### Task description:
An exact copy of all the entries is what is needed here.
+++ Input records
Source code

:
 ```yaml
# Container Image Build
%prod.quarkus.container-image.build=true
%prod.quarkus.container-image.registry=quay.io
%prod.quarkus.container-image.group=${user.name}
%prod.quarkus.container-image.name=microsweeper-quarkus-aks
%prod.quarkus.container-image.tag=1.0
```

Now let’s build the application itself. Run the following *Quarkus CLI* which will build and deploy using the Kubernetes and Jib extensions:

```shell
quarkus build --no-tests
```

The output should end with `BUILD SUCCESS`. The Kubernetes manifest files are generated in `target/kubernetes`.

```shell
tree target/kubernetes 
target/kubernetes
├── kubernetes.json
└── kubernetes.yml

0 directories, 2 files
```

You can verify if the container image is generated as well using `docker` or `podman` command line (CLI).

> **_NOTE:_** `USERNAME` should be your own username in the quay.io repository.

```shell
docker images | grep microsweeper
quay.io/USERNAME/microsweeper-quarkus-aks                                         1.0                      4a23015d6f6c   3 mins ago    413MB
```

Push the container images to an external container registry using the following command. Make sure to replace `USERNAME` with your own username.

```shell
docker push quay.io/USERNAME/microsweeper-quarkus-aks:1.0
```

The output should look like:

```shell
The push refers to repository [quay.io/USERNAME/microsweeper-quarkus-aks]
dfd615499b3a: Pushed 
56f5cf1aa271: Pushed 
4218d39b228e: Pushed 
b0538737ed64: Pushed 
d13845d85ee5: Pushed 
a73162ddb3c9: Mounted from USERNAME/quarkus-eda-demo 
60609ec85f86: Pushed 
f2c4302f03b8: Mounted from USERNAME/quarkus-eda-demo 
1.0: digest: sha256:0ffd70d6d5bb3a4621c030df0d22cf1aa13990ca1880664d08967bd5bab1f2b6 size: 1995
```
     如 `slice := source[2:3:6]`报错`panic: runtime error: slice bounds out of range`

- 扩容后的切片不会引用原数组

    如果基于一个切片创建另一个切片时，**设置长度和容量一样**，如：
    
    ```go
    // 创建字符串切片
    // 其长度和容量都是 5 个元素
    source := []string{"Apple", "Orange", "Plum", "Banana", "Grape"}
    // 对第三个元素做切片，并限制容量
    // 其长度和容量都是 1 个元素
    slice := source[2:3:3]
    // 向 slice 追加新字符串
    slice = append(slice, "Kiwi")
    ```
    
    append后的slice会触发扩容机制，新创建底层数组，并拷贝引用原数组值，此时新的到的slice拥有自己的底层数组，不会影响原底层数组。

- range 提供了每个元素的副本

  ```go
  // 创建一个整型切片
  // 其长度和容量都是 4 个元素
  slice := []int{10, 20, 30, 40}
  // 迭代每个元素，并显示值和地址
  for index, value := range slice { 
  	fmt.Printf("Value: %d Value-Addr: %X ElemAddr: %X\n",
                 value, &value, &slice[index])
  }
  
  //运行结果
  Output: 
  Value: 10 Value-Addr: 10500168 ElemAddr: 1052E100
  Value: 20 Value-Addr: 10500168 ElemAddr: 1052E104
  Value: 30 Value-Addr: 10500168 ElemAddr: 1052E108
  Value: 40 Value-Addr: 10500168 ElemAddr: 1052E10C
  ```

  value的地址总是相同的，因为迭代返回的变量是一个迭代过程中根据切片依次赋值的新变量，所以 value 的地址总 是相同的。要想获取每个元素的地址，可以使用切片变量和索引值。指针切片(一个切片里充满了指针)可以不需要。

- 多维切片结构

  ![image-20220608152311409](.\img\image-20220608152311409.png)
++++++
### Task answer:
Source code

:
 ```yaml
# Container Image Build
%prod.quarkus.container-image.build=true
%prod.quarkus.container-image.registry=quay.io
%prod.quarkus.container-image.group=${user.name}
%prod.quarkus.container-image.name=microsweeper-quarkus-aks
%prod.quarkus.container-image.tag=1.0
```

Now let’s build the application itself. Run the following *Quarkus CLI* which will build and deploy using the Kubernetes and Jib extensions:

```shell
quarkus build --no-tests
```

The output should end with `BUILD SUCCESS`. The Kubernetes manifest files are generated in `target/kubernetes`.

```shell
tree target/kubernetes 
target/kubernetes
├── kubernetes.json
└── kubernetes.yml

0 directories, 2 files
```

You can verify if the container image is generated as well using `docker` or `podman` command line (CLI).

> **_NOTE:_** `USERNAME` should be your own username in the quay.io repository.

```shell
docker images | grep microsweeper
quay.io/USERNAME/microsweeper-quarkus-aks                                         1.0                      4a23015d6f6c   3 mins ago    413MB
```

Push the container images to an external container registry using the following command. Make sure to replace `USERNAME` with your own username.

```shell
docker push quay.io/USERNAME/microsweeper-quarkus-aks:1.0
```

The output should look like:

```shell
The push refers to repository [quay.io/USERNAME/microsweeper-quarkus-aks]
dfd615499b3a: Pushed 
56f5cf1aa271: Pushed 
4218d39b228e: Pushed 
b0538737ed64: Pushed 
d13845d85ee5: Pushed 
a73162ddb3c9: Mounted from USERNAME/quarkus-eda-demo 
60609ec85f86: Pushed 
f2c4302f03b8: Mounted from USERNAME/quarkus-eda-demo 
1.0: digest: sha256:0ffd70d6d5bb3a4621c030df0d22cf1aa13990ca1880664d08967bd5bab1f2b6 size: 1995
```
     如 `slice := source[2:3:6]`报错`panic: runtime error: slice bounds out of range`

- 扩容后的切片不会引用原数组

    如果基于一个切片创建另一个切片时，**设置长度和容量一样**，如：
    
    ```go
    // 创建字符串切片
    // 其长度和容量都是 5 个元素
    source := []string{"Apple", "Orange", "Plum", "Banana", "Grape"}
    // 对第三个元素做切片，并限制容量
    // 其长度和容量都是 1 个元素
    slice := source[2:3:3]
    // 向 slice 追加新字符串
    slice = append(slice, "Kiwi")
    ```
    
    append后的slice会触发扩容机制，新创建底层数组，并拷贝引用原数组值，此时新的到的slice拥有自己的底层数组，不会影响原底层数组。

- range 提供了每个元素的副本

  ```go
  // 创建一个整型切片
  // 其长度和容量都是 4 个元素
  slice := []int{10, 20, 30, 40}
  // 迭代每个元素，并显示值和地址
  for index, value := range slice { 
  	fmt.Printf("Value: %d Value-Addr: %X ElemAddr: %X\n",
                 value, &value, &slice[index])
  }
  
  //运行结果
  Output: 
  Value: 10 Value-Addr: 10500168 ElemAddr: 1052E100
  Value: 20 Value-Addr: 10500168 ElemAddr: 1052E104
  Value: 30 Value-Addr: 10500168 ElemAddr: 1052E108
  Value: 40 Value-Addr: 10500168 ElemAddr: 1052E10C
  ```

  value的地址总是相同的，因为迭代返回的变量是一个迭代过程中根据切片依次赋值的新变量，所以 value 的地址总 是相同的。要想获取每个元素的地址，可以使用切片变量和索引值。指针切片(一个切片里充满了指针)可以不需要。

- 多维切片结构

  ![image-20220608152311409](.\img\image-20220608152311409.png)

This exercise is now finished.